Camille se décompose, on dirait presque qu’elle a envie de pleurer. Je n’ai jamais vu autant de désespoir dans ses yeux, même le jour où elle a découvert la bombe sous la bagnole de Luca, elle n’avait pas cette tête-là. Moi, par contre, je retiens mon rire avec beaucoup de peine.

– Si tu veux, mais sa grand-mère est aux États-Unis. Le regard de Camille s’éclaire.

– Oui, je suis vraiment désolée, mais je dois prendre l’avion. Merci pour ce déjeuner. Elle l’embrasse sur la joue et ramasse son sac.

– Je t’appelle, déclare Azuma.

– Oui, c'est ça. Puis, parlant plus bas, elle ajoute : Seigneur, Arya va me le payer.

Dehors, elle lève les bras au ciel, offrant son visage au vent comme si elle respirait pour la première fois depuis longtemps.

– Tu m’as sauvé la vie. Il a passé tout le repas à parler de sa mère en regardant mon décolleté. Je n’ai pas pu en placer une, maman par ci, maman par là. Ahhhh !

J’écarquille les yeux en remarquant qu’Azuma est sorti. J’essaie d’attirer son attention, mais Camille, dos à lui, continue de parler.

– Maman a fait ceci, c’est une brave femme, elle a participé à la guerre du Vietnam, blablabla...

– Camille...

– Quoi ? Elle se retourne et sursaute, sa gêne sûrement égale à la mienne, voire supérieure.
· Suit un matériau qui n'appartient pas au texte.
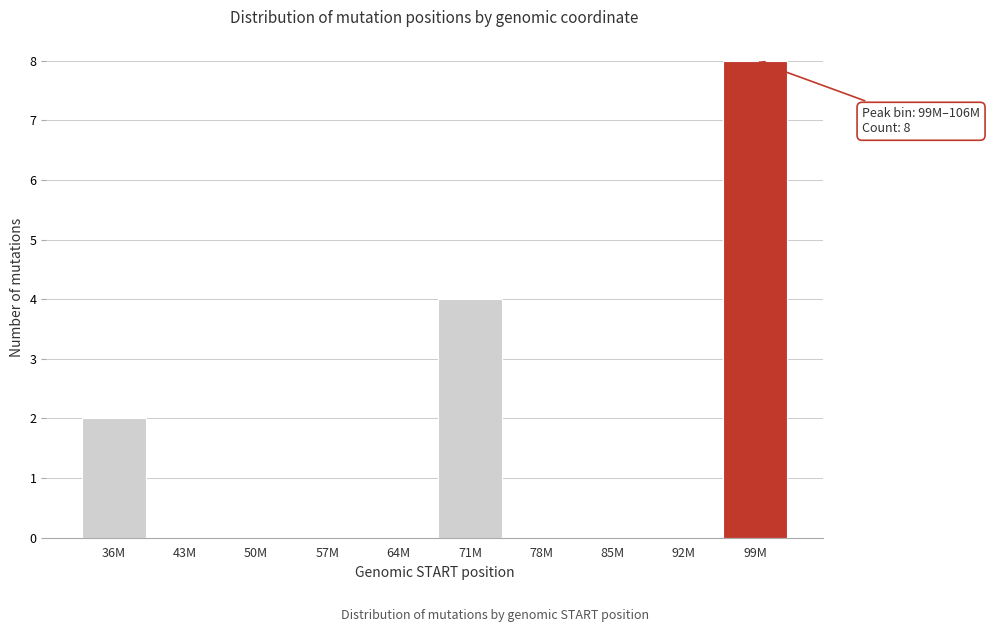

Reading left to right, what are all the values shown in this chart?

36M=2	43M=0	50M=0	57M=0	64M=0	71M=4	78M=0	85M=0	92M=0	99M=8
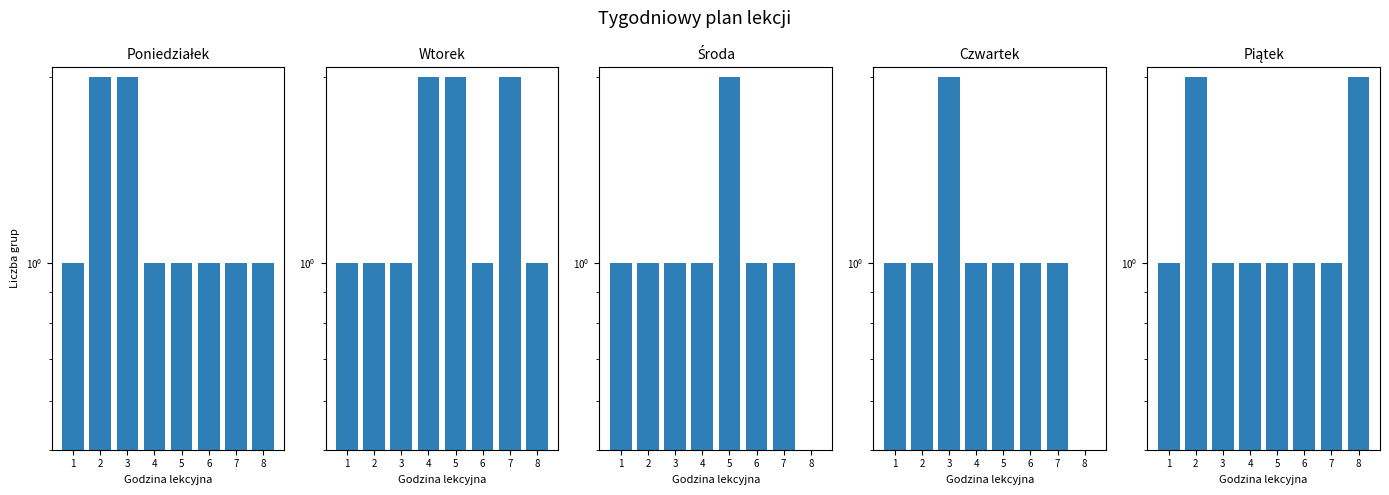

Which series has the largest range (max minus min)?

Środa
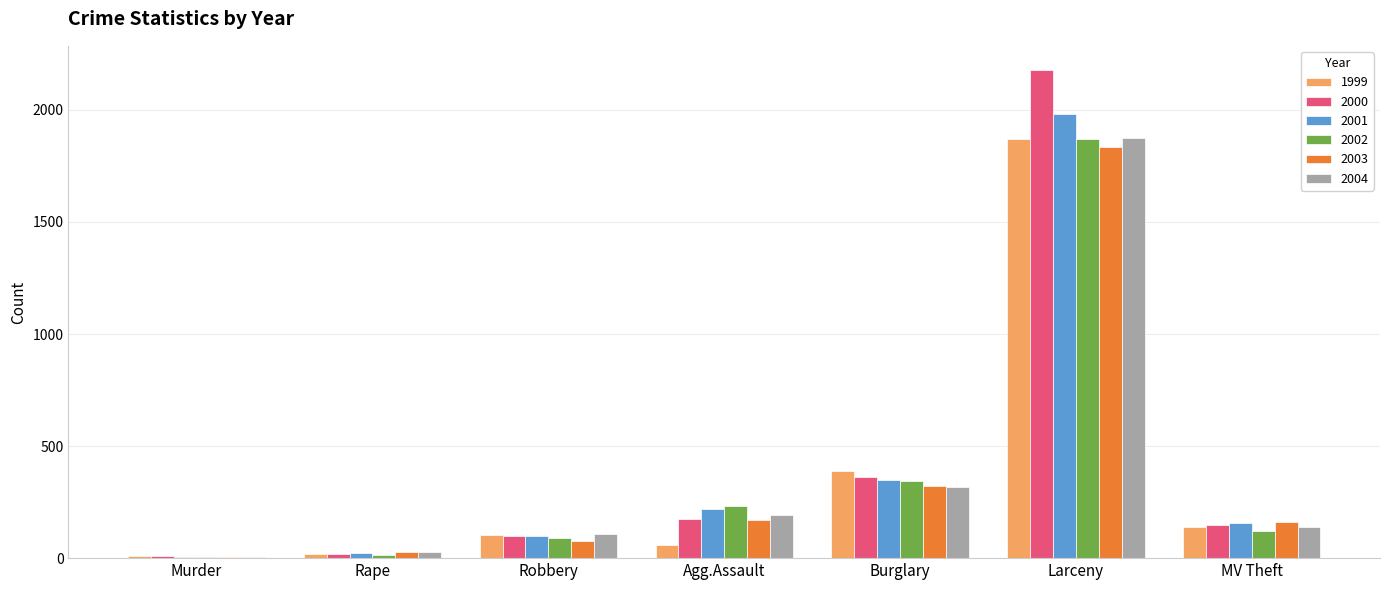

Is it true that 2000 equals 3788 at Larceny?

False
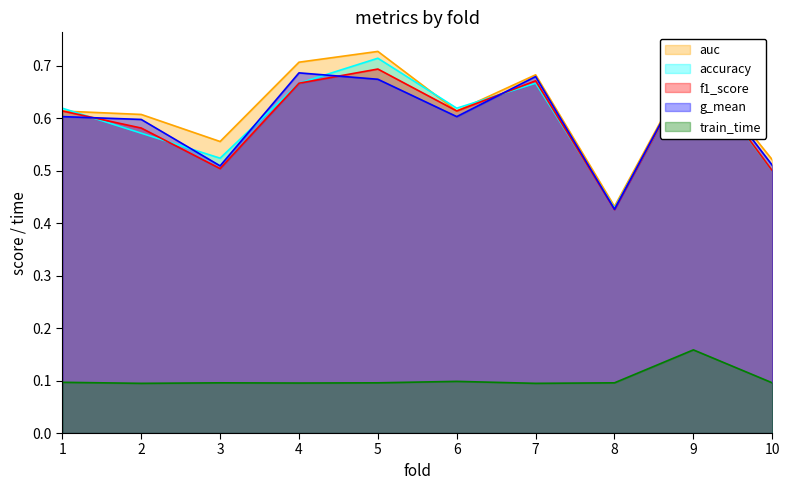

True or false: auc and train_time intersect in this chart.

False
– Vous avez oublié votre veste. C'est moi qui récupère la veste en cuir, mon amie étant tétanisée. Puis elle se met à rire.

– On répète pour une pièce de théâtre.
Ouch, elle aurait vraiment dû opter pour le silence là. Azuma hoche la tête avant de se diriger vers sa voiture. James éclate de rire et reçoit un coup de coude de la part de la belle brune.

– Arya va me tuer, j’ai brisé le cœur de son ami. James, les bras croisés, déclare :

– Son cœur, je ne pense pas, mais son ego par contre...

– Quel cauchemar, j’avais pourtant dit à Arya que je n’étais pas intéressée. Mais non, tu verras Camille, il est super, tu vas passer un très bon moment… Partons d’ici !

Alors qu’on remonte en voiture, Camille commence à nous raconter à James et à moi, en détail, son rendez-vous infernal. Elle n’a pas pu  placer un mot, à chaque fois qu’elle apportait un sujet, Azuma lui montrait qu’il était plus habilité à en parler et elle a écouté.

– J’ai eu l’impression de faire un bond à l’époque où la seule utilité de la femme était d’être belle et de se taire !

James me regarde à travers le rétroviseur, tout humour ayant disparu de ses yeux bruns.